The Waterproof Watch
By Sother Teague
1.5 oz London Dry Gin
.75 oz Amaro Montenegro
.75 oz Aperol
2 dashes Dale DeGroff's Pimento Aromatic Bitters
Stirred and served over ice with an orange twist. Says Teague: “Dale launched his signature bitters in 2012 in collaboration with Ted Breaux of Combier. Big full flavors of baking spices like cinnamon, clove, nutmeg and ginger are reinforced by allspice berries and lingering citrus from dried orange peels. You can also use this bitters as a substitute for Angostura in any classic cocktail to noticeably turn up the dial. I love it in a Manhattan with a spicy rye like Rittenhouse.”
By Sother Teague
1 oz Mancino Rosso sweet Vermouth
.75 oz J. Rieger Cafe Amaro
.5 oz El Dorado 8yr
2 dashes Bittercube Blackstrap
Combine in a double Old Fashioned glass and serve unadorned and neat. “The Blackstrap has fragrant hits of molasses, sassafras and sarsaparilla,” says Teague. “It gives these bitters a broody backbone and thick aroma.
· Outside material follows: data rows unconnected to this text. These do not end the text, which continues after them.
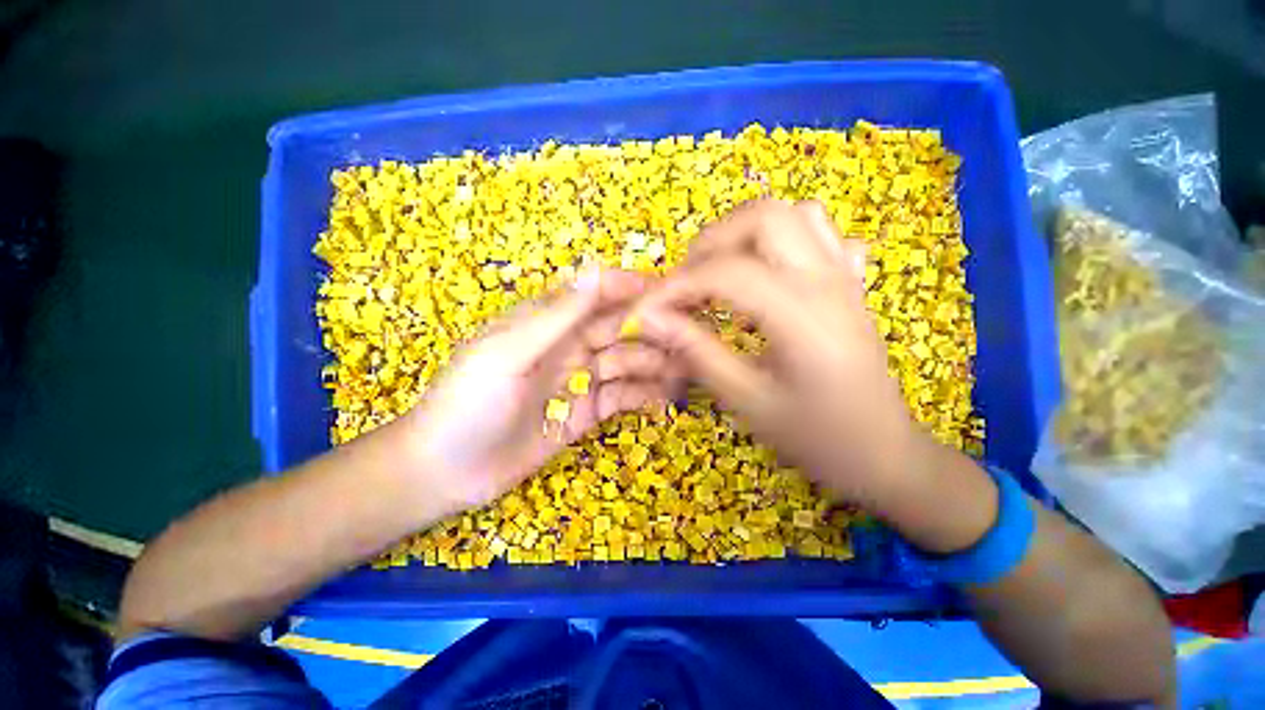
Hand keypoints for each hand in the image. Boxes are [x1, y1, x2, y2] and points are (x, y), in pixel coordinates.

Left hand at [402, 268, 681, 513]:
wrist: (446, 470)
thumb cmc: (467, 404)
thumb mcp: (507, 354)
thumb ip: (555, 316)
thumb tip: (595, 270)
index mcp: (547, 322)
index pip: (596, 293)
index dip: (631, 289)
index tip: (669, 294)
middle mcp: (569, 345)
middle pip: (618, 327)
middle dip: (651, 331)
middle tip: (686, 342)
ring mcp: (580, 379)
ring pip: (627, 361)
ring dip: (653, 365)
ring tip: (681, 376)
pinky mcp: (587, 410)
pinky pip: (622, 396)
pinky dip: (643, 396)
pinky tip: (660, 403)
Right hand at [633, 199, 992, 546]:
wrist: (884, 451)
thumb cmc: (816, 437)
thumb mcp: (747, 402)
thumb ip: (697, 353)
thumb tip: (652, 321)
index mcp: (803, 317)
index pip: (726, 274)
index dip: (676, 287)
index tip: (646, 311)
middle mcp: (827, 281)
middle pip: (762, 218)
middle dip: (709, 245)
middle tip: (684, 285)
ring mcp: (844, 275)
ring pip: (791, 214)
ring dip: (742, 235)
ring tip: (718, 274)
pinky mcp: (848, 282)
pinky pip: (817, 232)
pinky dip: (780, 239)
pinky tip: (765, 272)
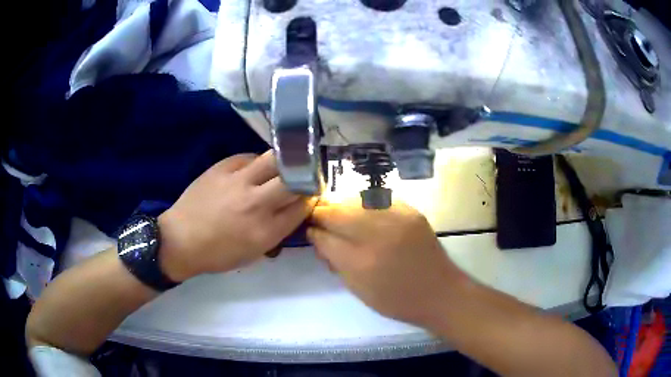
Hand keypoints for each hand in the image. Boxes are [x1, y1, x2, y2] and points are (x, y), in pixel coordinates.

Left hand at [157, 151, 314, 280]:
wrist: (181, 240)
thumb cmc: (218, 254)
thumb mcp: (254, 254)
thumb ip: (278, 232)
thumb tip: (293, 210)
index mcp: (266, 231)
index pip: (303, 205)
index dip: (311, 197)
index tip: (310, 194)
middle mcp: (256, 203)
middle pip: (295, 178)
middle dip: (304, 176)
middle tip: (302, 176)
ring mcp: (238, 181)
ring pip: (274, 158)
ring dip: (284, 162)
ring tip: (281, 166)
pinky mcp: (222, 167)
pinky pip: (248, 156)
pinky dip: (255, 162)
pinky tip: (251, 170)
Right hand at [309, 200, 467, 326]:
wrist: (439, 292)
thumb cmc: (396, 300)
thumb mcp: (358, 289)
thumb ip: (335, 261)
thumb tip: (319, 237)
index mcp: (361, 262)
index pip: (323, 236)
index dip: (313, 231)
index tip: (311, 230)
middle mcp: (377, 234)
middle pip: (336, 212)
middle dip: (323, 214)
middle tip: (321, 220)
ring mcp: (396, 218)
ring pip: (355, 200)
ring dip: (342, 207)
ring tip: (341, 216)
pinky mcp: (411, 211)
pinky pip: (377, 200)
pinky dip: (364, 205)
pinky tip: (363, 214)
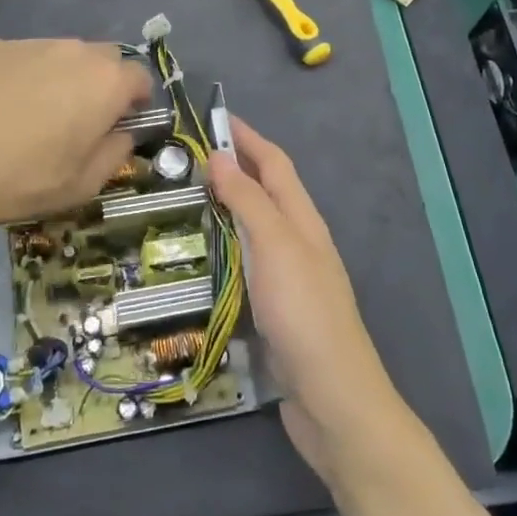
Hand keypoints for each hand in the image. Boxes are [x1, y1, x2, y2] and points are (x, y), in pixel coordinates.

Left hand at [0, 37, 150, 238]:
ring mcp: (30, 44)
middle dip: (102, 84)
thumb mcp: (82, 185)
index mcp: (106, 83)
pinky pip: (24, 57)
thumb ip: (115, 153)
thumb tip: (122, 133)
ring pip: (62, 55)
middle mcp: (74, 51)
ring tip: (34, 115)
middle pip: (103, 59)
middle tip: (80, 120)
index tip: (121, 125)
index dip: (136, 101)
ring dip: (63, 78)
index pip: (140, 77)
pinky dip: (24, 76)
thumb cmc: (21, 180)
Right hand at [206, 117, 403, 480]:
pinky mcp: (274, 310)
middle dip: (232, 168)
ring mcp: (287, 277)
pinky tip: (200, 258)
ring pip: (253, 228)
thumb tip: (219, 155)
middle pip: (264, 192)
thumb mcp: (275, 246)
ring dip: (224, 207)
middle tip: (185, 159)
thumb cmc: (304, 313)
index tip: (214, 116)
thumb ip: (248, 200)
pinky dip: (223, 248)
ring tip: (183, 200)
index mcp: (302, 220)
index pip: (273, 164)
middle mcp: (297, 242)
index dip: (247, 137)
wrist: (333, 399)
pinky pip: (245, 264)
It’s tailormade for dark rum cocktails.”
Gin and Tonic
By Sother Teague
2 oz Plymouth Gin
.5 oz Tomr’s Tonic
2 dash Pocket Square bitters
Build in a Collins glass over ice. Top up with seltzer and garnish with a lemon wedge for squeezing. “Pocket Square has a floral and dry hibiscus flavor, with hints of anise and citrus all wrapped up neatly by the bitterness of wormwood,” says Teague. “You can also try it in a classic like the Sazerac or a margarita.”